Abstract

Abstract This study focuses on a determination of the cell voltage losses observed for Pt and PtRu loading reductions in H2/air and reformate/air polymer/electrolyte-membrane fuel cells (PEMFC). Experiments with catalyst-coated membranes (CCM) of varying anode and cathode catalyst loadings with H2/O2 and H2/air demonstrate that the anode catalyst loading in state-of-the-art membrane electrode assemblies (MEAs) operating on pure H2 can be reduced to 0.05 mgPt/cm2 without significant voltage losses, while the cell voltage losses upon a reduction of the cathode catalyst loading from 0.40 to 0.20 mgPt/cm2 for optimized MEAs amounts to 10–20 mV, consistent with purely kinetic losses due to the oxygen reduction reaction.
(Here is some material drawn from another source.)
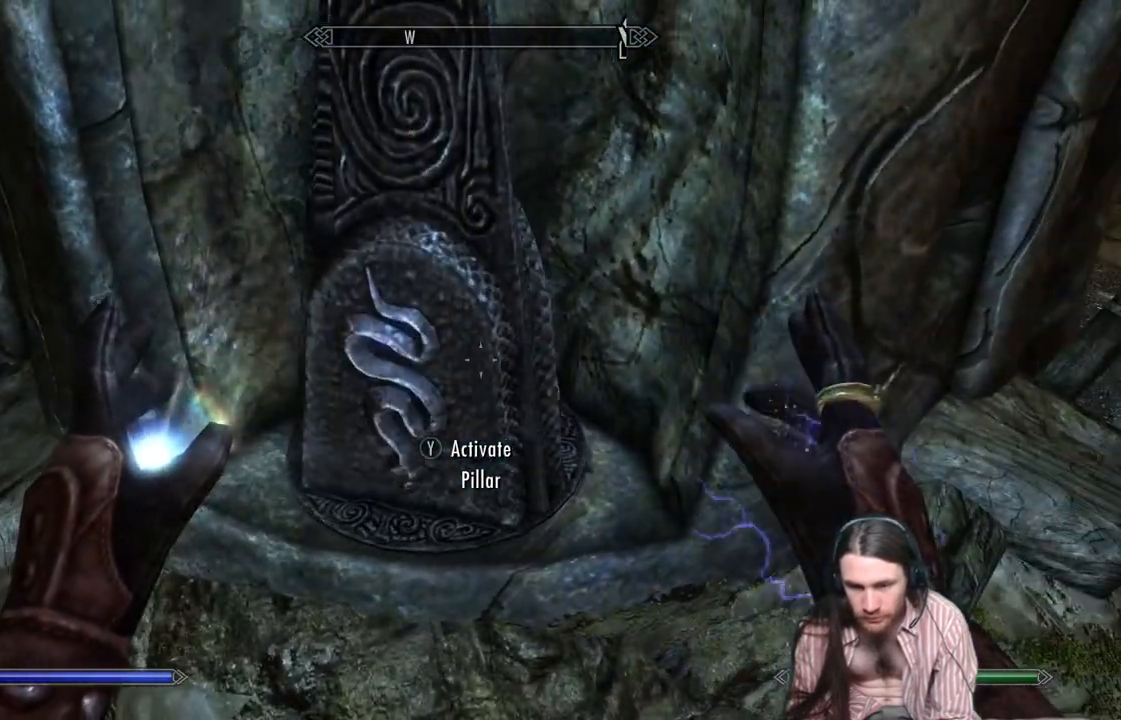
{"buttons": [], "left_stick": "center", "right_stick": "left", "events": [[150, "right_stick", "left"], [217, "left_stick", "down"], [483, "left_stick", "center"]]}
It is shown that H2/air operation with state-of-the-art MEAs very closely approaches the Pt-specific power density (in units of gPt/kW) for large-scale automotive fuel cell applications with pure H2 feed. For reformate/air operation, PtRu anode loadings can be reduced to 0.20 mgPtRu/cm2 for reformate containing 100 ppm CO with a 2% air-bleed. Any further reduction will, however, require either a change in operating conditions (i.e. lower CO concentration or cell temperature ⪢80 °C) or novel, more CO-tolerant anode catalysts.